__Task__: Return every line of the data that contains the string "course".

[Saved entries]

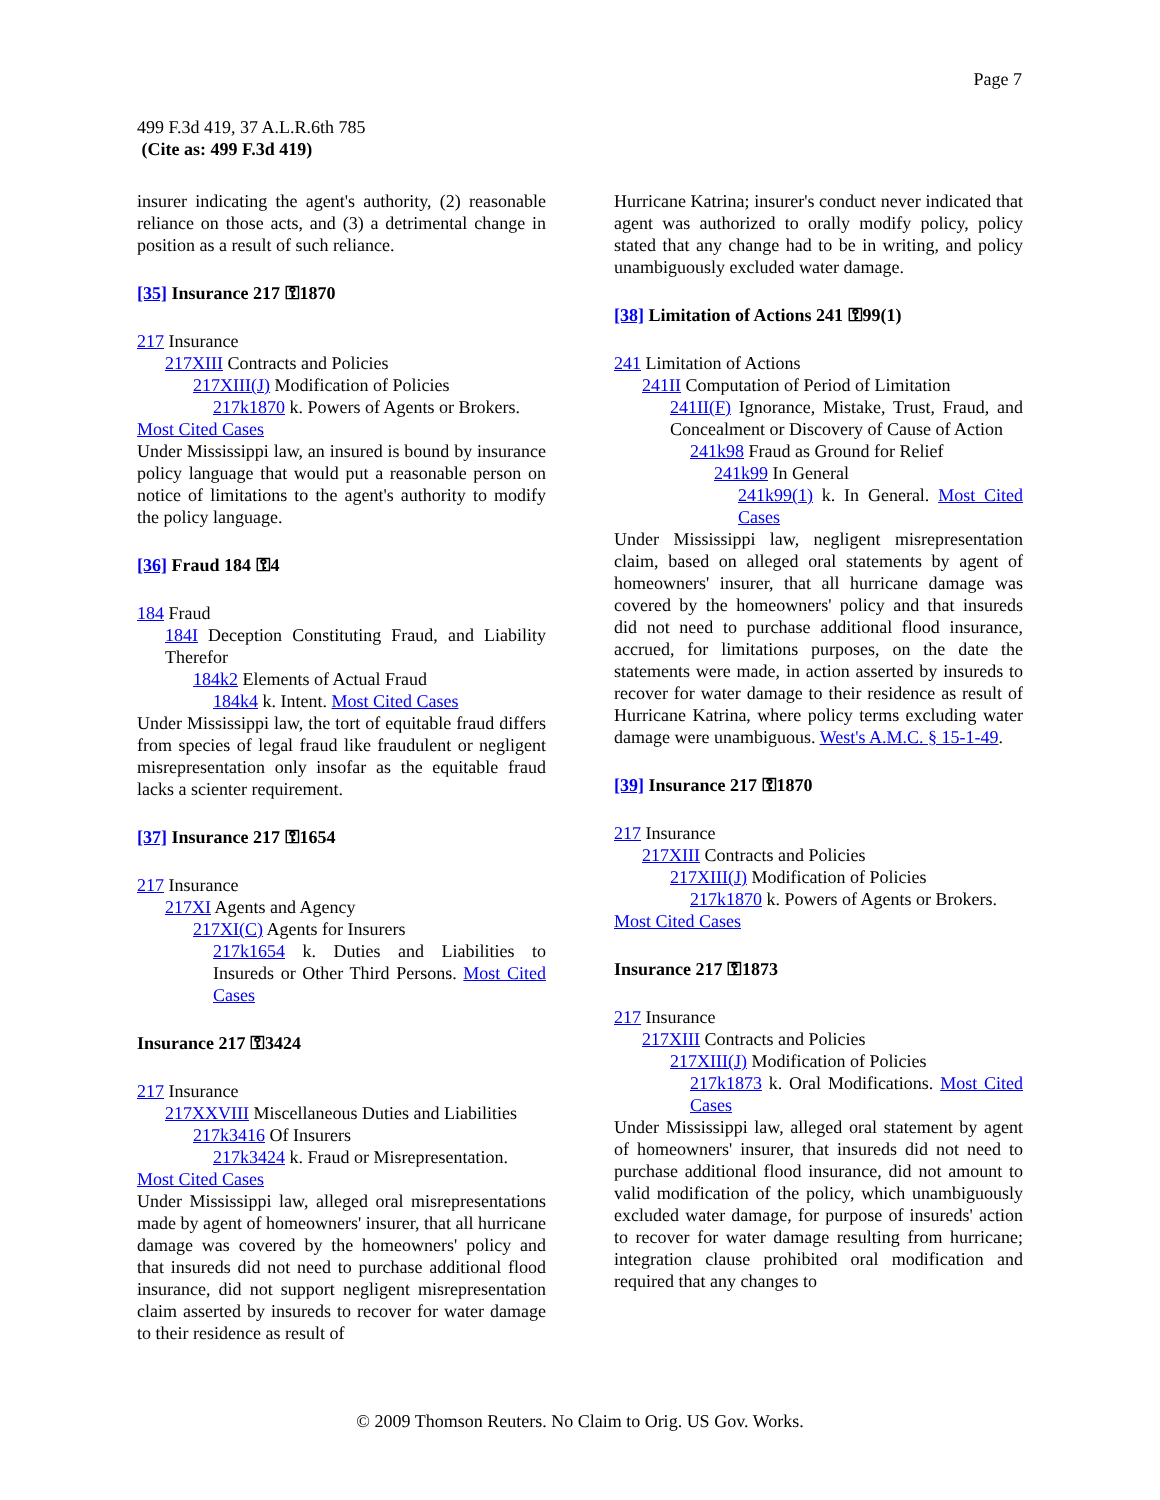Page 7
499 F.3d 419, 37 A.L.R.6th 785
(Cite as: 499 F.3d 419)
insurer indicating the agent's authority, (2) reasonable reliance on those acts, and (3) a detrimental change in position as a result of such reliance.
[35] Insurance 217 ⚿1870
217 Insurance
217XIII Contracts and Policies
217XIII(J) Modification of Policies
217k1870 k. Powers of Agents or Brokers.
Most Cited Cases
Under Mississippi law, an insured is bound by insurance policy language that would put a reasonable person on notice of limitations to the agent's authority to modify the policy language.
[36] Fraud 184 ⚿4
184 Fraud
184I Deception Constituting Fraud, and Liability Therefor
184k2 Elements of Actual Fraud
184k4 k. Intent. Most Cited Cases
Under Mississippi law, the tort of equitable fraud differs from species of legal fraud like fraudulent or negligent misrepresentation only insofar as the equitable fraud lacks a scienter requirement.
[37] Insurance 217 ⚿1654
217 Insurance
217XI Agents and Agency
217XI(C) Agents for Insurers
217k1654 k. Duties and Liabilities to Insureds or Other Third Persons. Most Cited Cases
Insurance 217 ⚿3424
217 Insurance
217XXVIII Miscellaneous Duties and Liabilities
217k3416 Of Insurers
217k3424 k. Fraud or Misrepresentation.
Most Cited Cases
Under Mississippi law, alleged oral misrepresentations made by agent of homeowners' insurer, that all hurricane damage was covered by the homeowners' policy and that insureds did not need to purchase additional flood insurance, did not support negligent misrepresentation claim asserted by insureds to recover for water damage to their residence as result of
Hurricane Katrina; insurer's conduct never indicated that agent was authorized to orally modify policy, policy stated that any change had to be in writing, and policy unambiguously excluded water damage.
[38] Limitation of Actions 241 ⚿99(1)
241 Limitation of Actions
241II Computation of Period of Limitation
241II(F) Ignorance, Mistake, Trust, Fraud, and Concealment or Discovery of Cause of Action
241k98 Fraud as Ground for Relief
241k99 In General
241k99(1) k. In General. Most Cited Cases
Under Mississippi law, negligent misrepresentation claim, based on alleged oral statements by agent of homeowners' insurer, that all hurricane damage was covered by the homeowners' policy and that insureds did not need to purchase additional flood insurance, accrued, for limitations purposes, on the date the statements were made, in action asserted by insureds to recover for water damage to their residence as result of Hurricane Katrina, where policy terms excluding water damage were unambiguous. West's A.M.C. § 15-1-49.
[39] Insurance 217 ⚿1870
217 Insurance
217XIII Contracts and Policies
217XIII(J) Modification of Policies
217k1870 k. Powers of Agents or Brokers.
Most Cited Cases
Insurance 217 ⚿1873
217 Insurance
217XIII Contracts and Policies
217XIII(J) Modification of Policies
217k1873 k. Oral Modifications. Most Cited Cases
Under Mississippi law, alleged oral statement by agent of homeowners' insurer, that insureds did not need to purchase additional flood insurance, did not amount to valid modification of the policy, which unambiguously excluded water damage, for purpose of insureds' action to recover for water damage resulting from hurricane; integration clause prohibited oral modification and required that any changes to
© 2009 Thomson Reuters. No Claim to Orig. US Gov. Works.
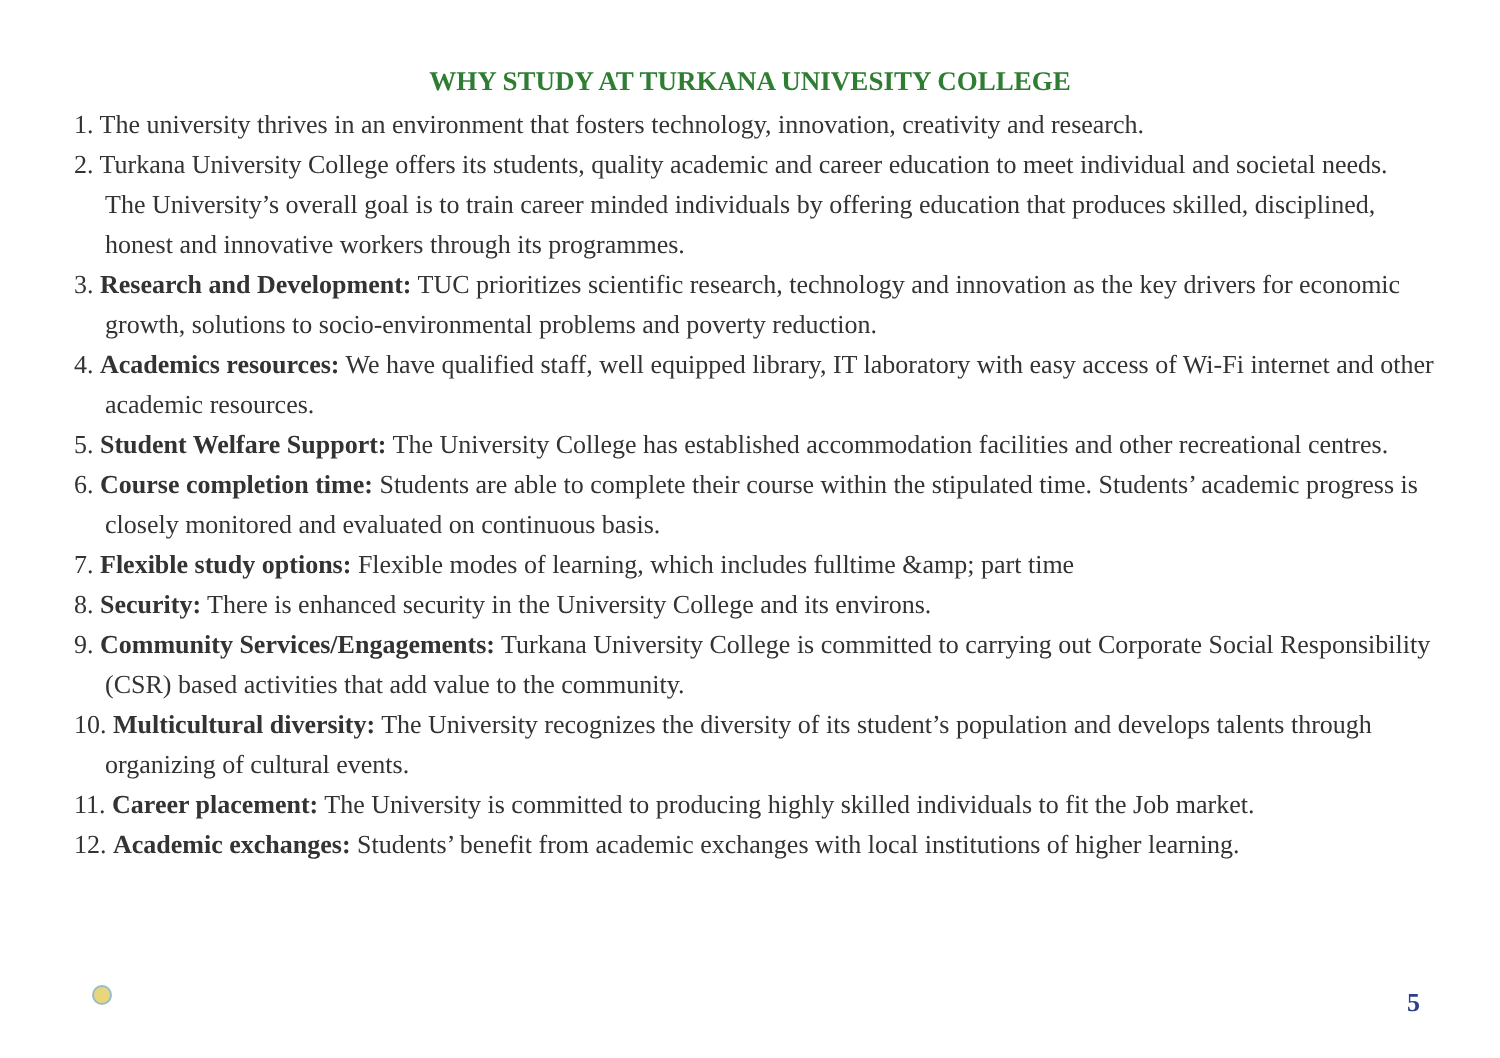WHY STUDY AT TURKANA UNIVESITY COLLEGE
1. The university thrives in an environment that fosters technology, innovation, creativity and research.
2. Turkana University College offers its students, quality academic and career education to meet individual and societal needs. The University’s overall goal is to train career minded individuals by offering education that produces skilled, disciplined, honest and innovative workers through its programmes.
3. Research and Development: TUC prioritizes scientific research, technology and innovation as the key drivers for economic growth, solutions to socio-environmental problems and poverty reduction.
4. Academics resources: We have qualified staff, well equipped library, IT laboratory with easy access of Wi-Fi internet and other academic resources.
5. Student Welfare Support: The University College has established accommodation facilities and other recreational centres.
6. Course completion time: Students are able to complete their course within the stipulated time. Students’ academic progress is closely monitored and evaluated on continuous basis.
7. Flexible study options: Flexible modes of learning, which includes fulltime &amp; part time
8. Security: There is enhanced security in the University College and its environs.
9. Community Services/Engagements: Turkana University College is committed to carrying out Corporate Social Responsibility (CSR) based activities that add value to the community.
10. Multicultural diversity: The University recognizes the diversity of its student’s population and develops talents through organizing of cultural events.
11. Career placement: The University is committed to producing highly skilled individuals to fit the Job market.
12. Academic exchanges: Students’ benefit from academic exchanges with local institutions of higher learning.
5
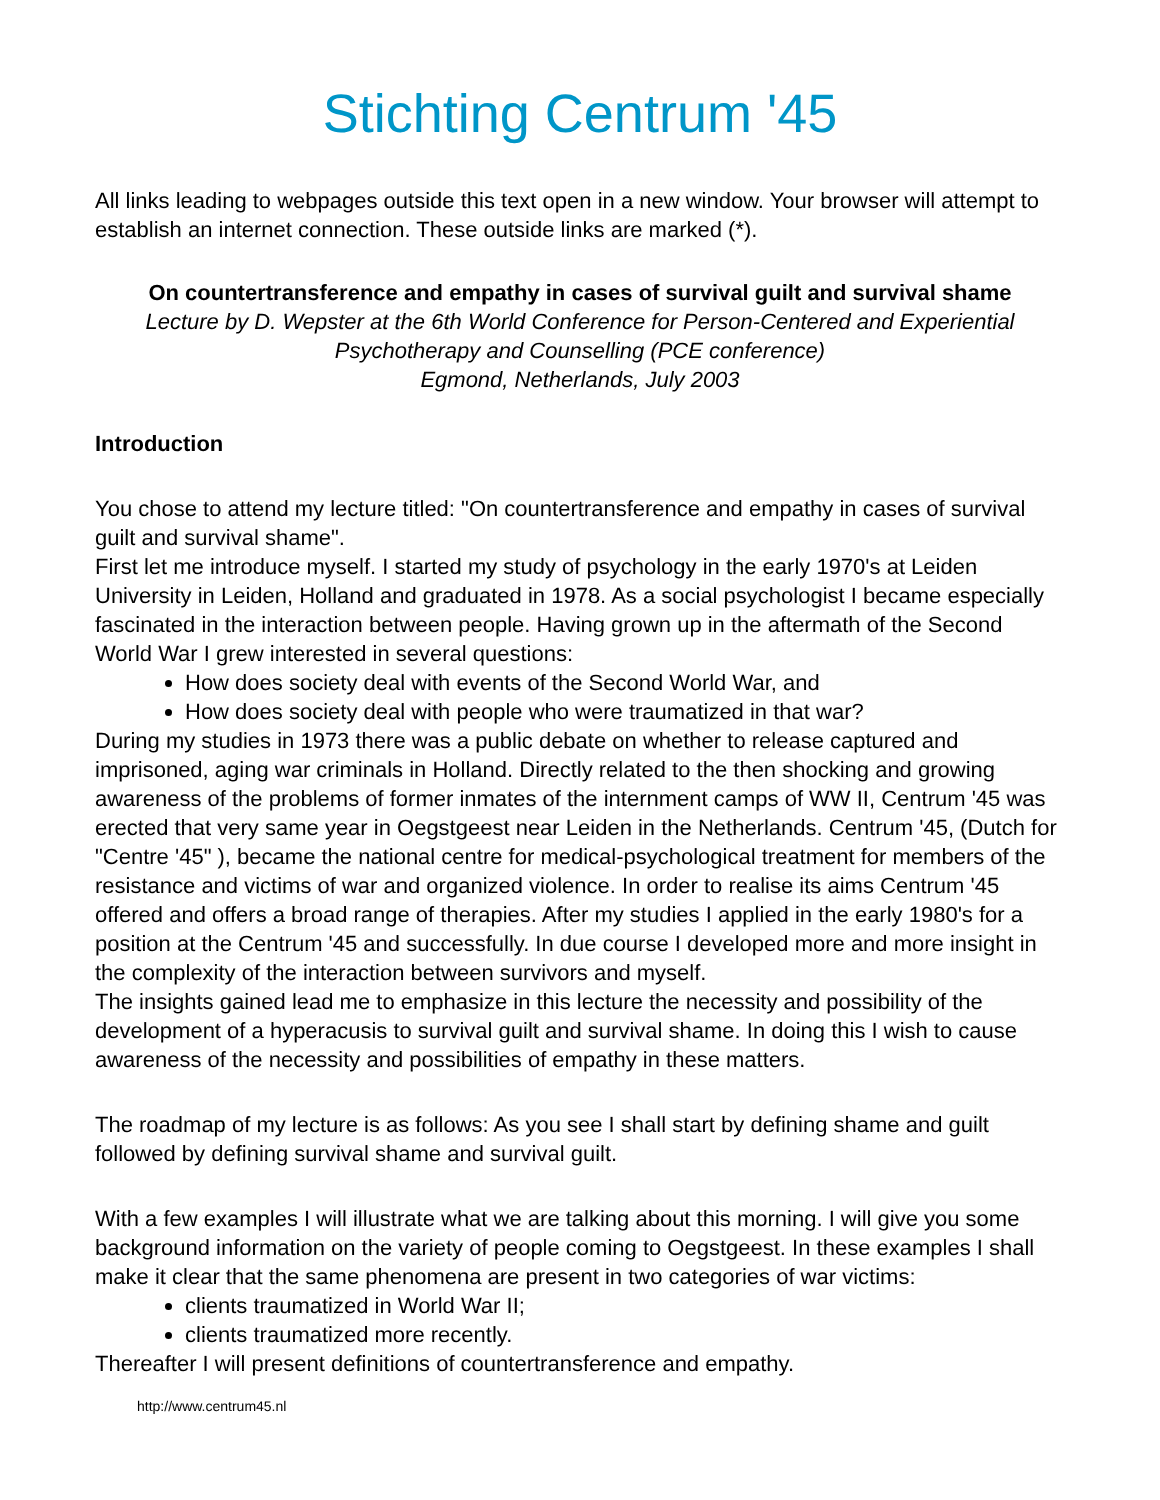Stichting Centrum '45
All links leading to webpages outside this text open in a new window. Your browser will attempt to establish an internet connection. These outside links are marked (*).
On countertransference and empathy in cases of survival guilt and survival shame
Lecture by D. Wepster at the 6th World Conference for Person-Centered and Experiential Psychotherapy and Counselling (PCE conference)
Egmond, Netherlands, July 2003
Introduction
You chose to attend my lecture titled: "On countertransference and empathy in cases of survival guilt and survival shame".
First let me introduce myself. I started my study of psychology in the early 1970's at Leiden University in Leiden, Holland and graduated in 1978. As a social psychologist I became especially fascinated in the interaction between people. Having grown up in the aftermath of the Second World War I grew interested in several questions:
How does society deal with events of the Second World War, and
How does society deal with people who were traumatized in that war?
During my studies in 1973 there was a public debate on whether to release captured and imprisoned, aging war criminals in Holland. Directly related to the then shocking and growing awareness of the problems of former inmates of the internment camps of WW II, Centrum '45 was erected that very same year in Oegstgeest near Leiden in the Netherlands. Centrum '45, (Dutch for "Centre '45" ), became the national centre for medical-psychological treatment for members of the resistance and victims of war and organized violence. In order to realise its aims Centrum '45 offered and offers a broad range of therapies. After my studies I applied in the early 1980's for a position at the Centrum '45 and successfully. In due course I developed more and more insight in the complexity of the interaction between survivors and myself.
The insights gained lead me to emphasize in this lecture the necessity and possibility of the development of a hyperacusis to survival guilt and survival shame. In doing this I wish to cause awareness of the necessity and possibilities of empathy in these matters.
The roadmap of my lecture is as follows: As you see I shall start by defining shame and guilt followed by defining survival shame and survival guilt.
With a few examples I will illustrate what we are talking about this morning. I will give you some background information on the variety of people coming to Oegstgeest. In these examples I shall make it clear that the same phenomena are present in two categories of war victims:
clients traumatized in World War II;
clients traumatized more recently.
Thereafter I will present definitions of countertransference and empathy.
http://www.centrum45.nl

__Result__:
6. Course completion time: Students are able to complete their course within the stipulated time. Students’ academic progress is closely monitored and evaluated on continuous basis.
During my studies in 1973 there was a public debate on whether to release captured and imprisoned, aging war criminals in Holland. Directly related to the then shocking and growing awareness of the problems of former inmates of the internment camps of WW II, Centrum '45 was erected that very same year in Oegstgeest near Leiden in the Netherlands. Centrum '45, (Dutch for "Centre '45" ), became the national centre for medical-psychological treatment for members of the resistance and victims of war and organized violence. In order to realise its aims Centrum '45 offered and offers a broad range of therapies. After my studies I applied in the early 1980's for a position at the Centrum '45 and successfully. In due course I developed more and more insight in the complexity of the interaction between survivors and myself.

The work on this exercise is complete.